## Directions:
Return the entries exactly. Images are not part of the copy.
════════════════════
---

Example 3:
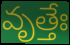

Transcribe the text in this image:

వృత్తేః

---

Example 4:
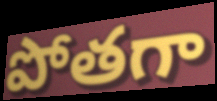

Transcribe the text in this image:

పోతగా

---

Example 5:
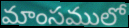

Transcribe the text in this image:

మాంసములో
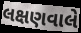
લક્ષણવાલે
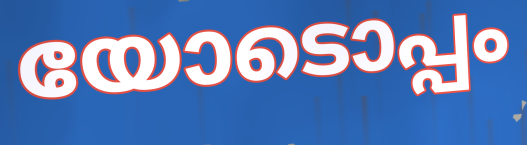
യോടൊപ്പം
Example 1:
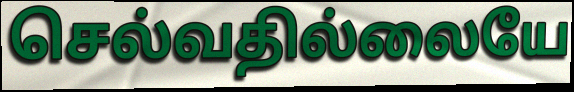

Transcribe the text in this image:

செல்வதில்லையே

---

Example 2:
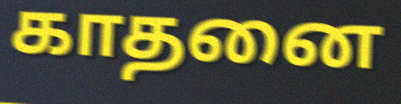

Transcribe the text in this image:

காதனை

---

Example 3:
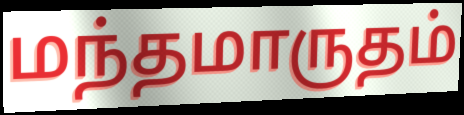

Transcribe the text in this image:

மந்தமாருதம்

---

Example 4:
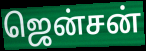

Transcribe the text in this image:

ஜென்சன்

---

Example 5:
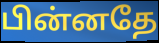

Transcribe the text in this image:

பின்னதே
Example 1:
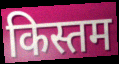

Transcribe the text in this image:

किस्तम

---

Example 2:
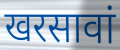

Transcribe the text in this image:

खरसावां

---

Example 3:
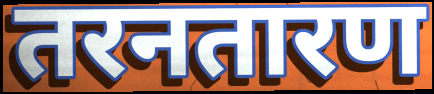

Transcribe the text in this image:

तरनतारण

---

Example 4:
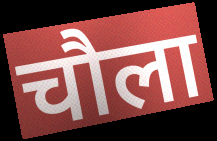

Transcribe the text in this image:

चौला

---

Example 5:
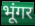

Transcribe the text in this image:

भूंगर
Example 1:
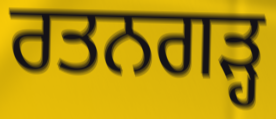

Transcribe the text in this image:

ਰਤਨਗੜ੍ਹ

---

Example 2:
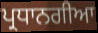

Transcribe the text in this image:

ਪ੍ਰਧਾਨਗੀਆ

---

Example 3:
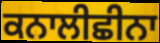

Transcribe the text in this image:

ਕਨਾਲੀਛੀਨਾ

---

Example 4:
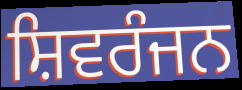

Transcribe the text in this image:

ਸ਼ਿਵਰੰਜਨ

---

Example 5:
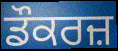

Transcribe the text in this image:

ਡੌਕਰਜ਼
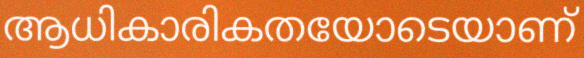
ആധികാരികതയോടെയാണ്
════════════════════
## Result of this task:
---

Example 3:

Transcribe the text in this image:

వృత్తేః

---

Example 4:

Transcribe the text in this image:

పోతగా

---

Example 5:

Transcribe the text in this image:

మాంసములో
લક્ષણવાલે
യോടൊപ്പം
Example 1:

Transcribe the text in this image:

செல்வதில்லையே

---

Example 2:

Transcribe the text in this image:

காதனை

---

Example 3:

Transcribe the text in this image:

மந்தமாருதம்

---

Example 4:

Transcribe the text in this image:

ஜென்சன்

---

Example 5:

Transcribe the text in this image:

பின்னதே
Example 1:

Transcribe the text in this image:

किस्तम

---

Example 2:

Transcribe the text in this image:

खरसावां

---

Example 3:

Transcribe the text in this image:

तरनतारण

---

Example 4:

Transcribe the text in this image:

चौला

---

Example 5:

Transcribe the text in this image:

भूंगर
Example 1:

Transcribe the text in this image:

ਰਤਨਗੜ੍ਹ

---

Example 2:

Transcribe the text in this image:

ਪ੍ਰਧਾਨਗੀਆ

---

Example 3:

Transcribe the text in this image:

ਕਨਾਲੀਛੀਨਾ

---

Example 4:

Transcribe the text in this image:

ਸ਼ਿਵਰੰਜਨ

---

Example 5:

Transcribe the text in this image:

ਡੌਕਰਜ਼
ആധികാരികതയോടെയാണ്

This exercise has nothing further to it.